6. energy transfer system according to one of claims 1 to 4, characterized in that at least one of the DC chopper has a first control input for a first control signal and is formed, upon receipt of the first control signal out the first output (42) of the DC adjuster (28, 30, 32, 50, 52, 54) to be electrically connected to the second output (44) of the DC adjuster (28, 30, 32, 50, 52, 54).

7. Energy transfer system according to one of claims 5 or 6, characterized in that at least one of the DC controllers (28, 30, 32, 50, 52, 54) has a second control input for a second control signal and is adapted to receive the second Control signal to increase a voltage between the first and the second output (42, 44) of the DC adjuster.

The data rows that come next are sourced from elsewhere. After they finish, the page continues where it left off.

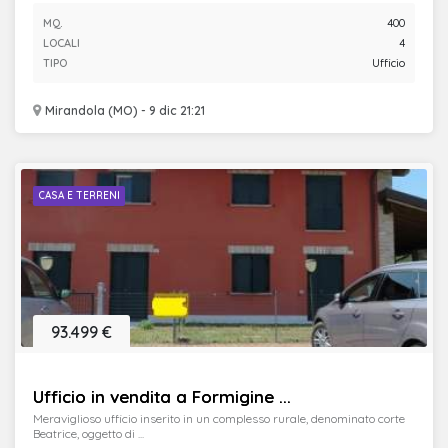
MQ.
400
LOCALI
4
TIPO
Ufficio
Mirandola (MO) - 9 dic 21:21
CASA E TERRENI
93.499 €
Ufficio in vendita a Formigine ...
Meraviglioso ufficio inserito in un complesso rurale, denominato corte
Beatrice, oggetto di ...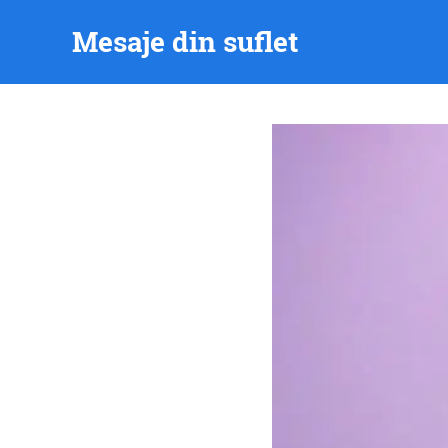
Skip
Mesaje din suflet
to
content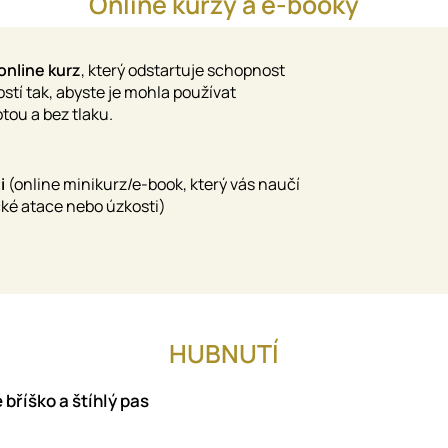
Online kurzy a e-booky
online kurz
, který odstartuje schopnost
stí tak, abyste je mohla používat
otou a bez tlaku.
i
(online minikurz/e-book, který vás naučí
ké atace nebo úzkosti)
HUBNUTÍ
 bříško a štíhlý pas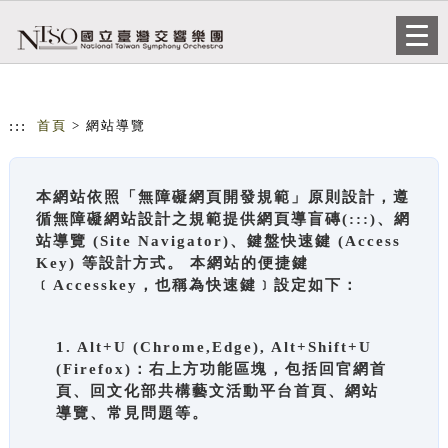
跳到主要內容
網站導覽
Togg
navi
:::
首頁
> 網站導覽
本網站依照「無障礙網頁開發規範」原則設計，遵
循無障礙網站設計之規範提供網頁導盲磚(:::)、網
站導覽 (Site Navigator)、鍵盤快速鍵 (Access
Key) 等設計方式。 本網站的便捷鍵
﹝Accesskey，也稱為快速鍵﹞設定如下：
1. Alt+U (Chrome,Edge), Alt+Shift+U
(Firefox)：右上方功能區塊，包括回官網首
頁、回文化部共構藝文活動平台首頁、網站
導覽、常見問題等。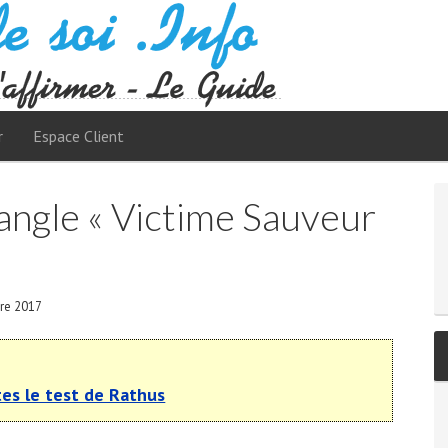
r
Espace Client
iangle « Victime Sauveur
bre 2017
tes le test de Rathus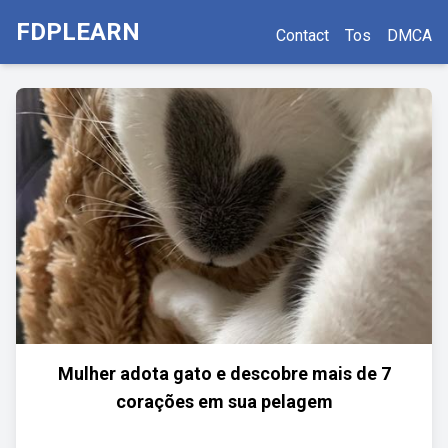
FDPLEARN
Contact
Tos
DMCA
Mulher adota gato e descobre mais de 7
corações em sua pelagem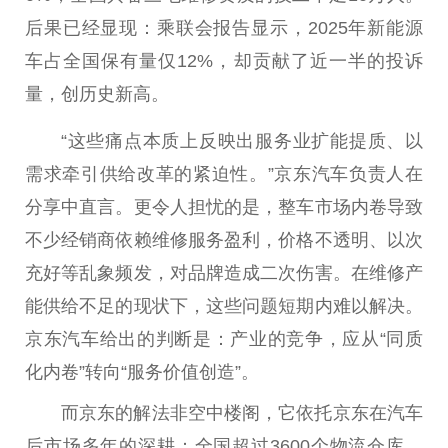
后果已经显现：乘联会报告显示，2025年新能源
车占全国保有量仅12%，却贡献了近一半的投诉
量，创历史新高。
“这些痛点本质上反映出服务业扩能提质、以
需求牵引供给改革的紧迫性。”京东汽车负责人在
分享中直言。更令人担忧的是，整车市场内卷导致
不少经销商依赖维修服务盈利，价格不透明、以次
充好等乱象频发，对品牌造成二次伤害。在维修产
能供给不足的现状下，这些问题短期内难以解决。
京东汽车给出的判断是：产业的竞争，应从“同质
化内卷”转向“服务价值创造”。
而京东的解法非空中楼阁，它依托京东在汽车
后市场多年的深耕：全国超过3600个物流仓库，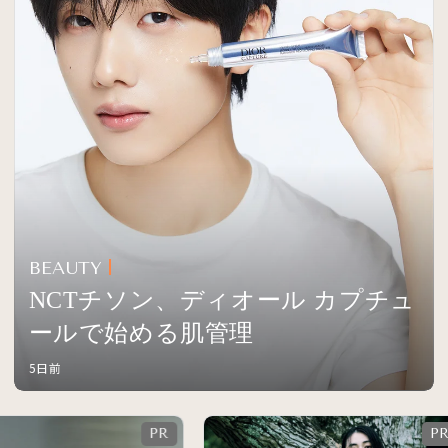
BEAUTY
NCTチソン、ディオール カプチュ
ールで始める肌管理
5日前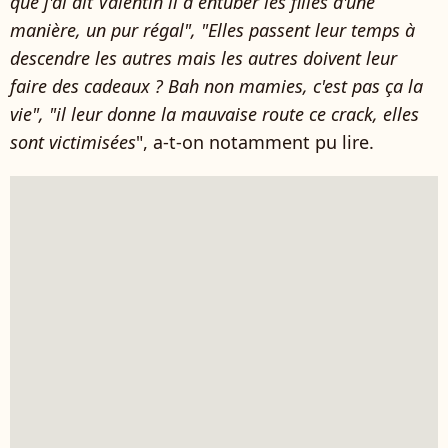
que j'ai dit Valentin il a entuber les filles d'une
manière, un pur régal", "Elles passent leur temps à
descendre les autres mais les autres doivent leur
faire des cadeaux ? Bah non mamies, c'est pas ça la
vie", "il leur donne la mauvaise route ce crack, elles
sont victimisées
", a-t-on notamment pu lire.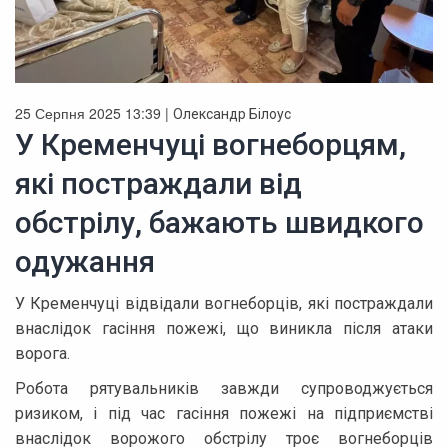
25 Серпня 2025 13:39 |
Олександр Білоус
У Кременчуці вогнеборцям,
які постраждали від
обстрілу, бажають швидкого
одужання
У Кременчуці відвідали вогнеборців, які постраждали
внаслідок гасіння пожежі, що виникла після атаки
ворога.
Робота рятувальників завжди супроводжується
ризиком, і під час гасіння пожежі на підприємстві
внаслідок ворожого обстрілу троє вогнеборців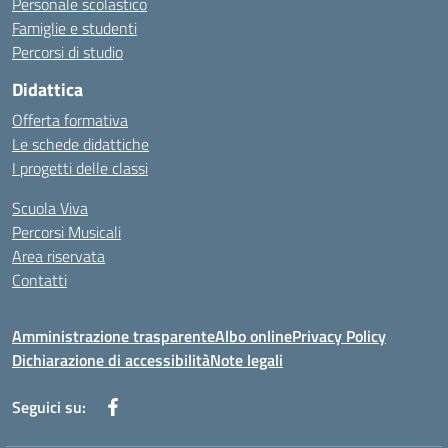
Personale scolastico
Famiglie e studenti
Percorsi di studio
Didattica
Offerta formativa
Le schede didattiche
I progetti delle classi
Scuola Viva
Percorsi Musicali
Area riservata
Contatti
Amministrazione trasparente
Albo online
Privacy Policy
Dichiarazione di accessibilità
Note legali
Seguici su: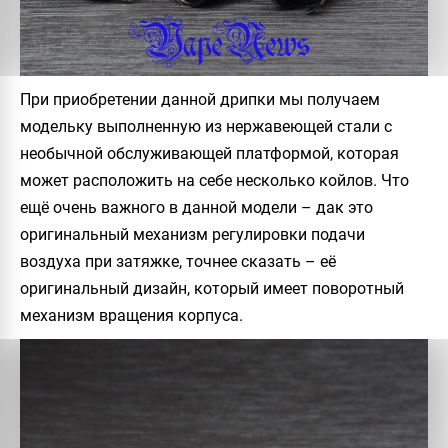
При приобретении данной дрипки мы получаем
модельку выполненную из нержавеющей стали с
необычной обслуживающей платформой, которая
может расположить на себе несколько койлов. Что
ещё очень важного в данной модели – дак это
оригинальный механизм регулировки подачи
воздуха при затяжке, точнее сказать – её
оригинальный дизайн, который имеет поворотный
механизм вращения корпуса.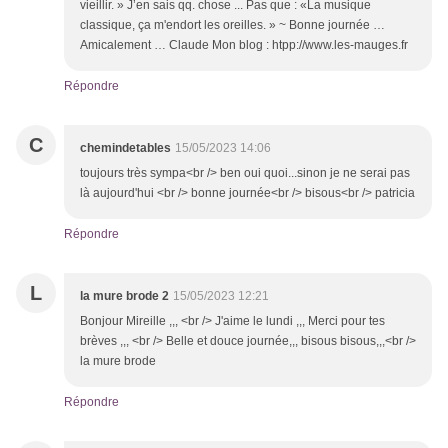
vieillir. » J’en sais qq. chose ... Pas que : «La musique
classique, ça m'endort les oreilles. » ~ Bonne journée …
Amicalement … Claude Mon blog : htpp://www.les-mauges.fr
Répondre
C
chemindetables
15/05/2023 14:06
toujours très sympa<br /> ben oui quoi...sinon je ne serai pas
là aujourd'hui <br /> bonne journée<br /> bisous<br /> patricia
Répondre
L
la mure brode 2
15/05/2023 12:21
Bonjour Mireille ,,, <br /> J'aime le lundi ,,, Merci pour tes
brèves ,,, <br /> Belle et douce journée,,, bisous bisous,,,<br />
la mure brode
Répondre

8. Energy storage system with an energy transfer system according to one of the preceding claims, characterized by a plurality of energy storage modules (12, 14, 16, 56, 58, 60) each having at least one memory cell (18) and a first and a second pole (38, 40 ), wherein the poles (38, 40) are releasably electrically connected to respective first and second inputs (34, 36) of one of the DC choppers (28, 30, 32, 50, 52, 54) of the energy transfer system (20).

9. Motor vehicle with an energy storage system (10) according to claim 8.

10. Motor vehicle according to claim 9, characterized in that the energy storage system (10) is designed as an energy storage system for supplying an electric drive system of the motor vehicle.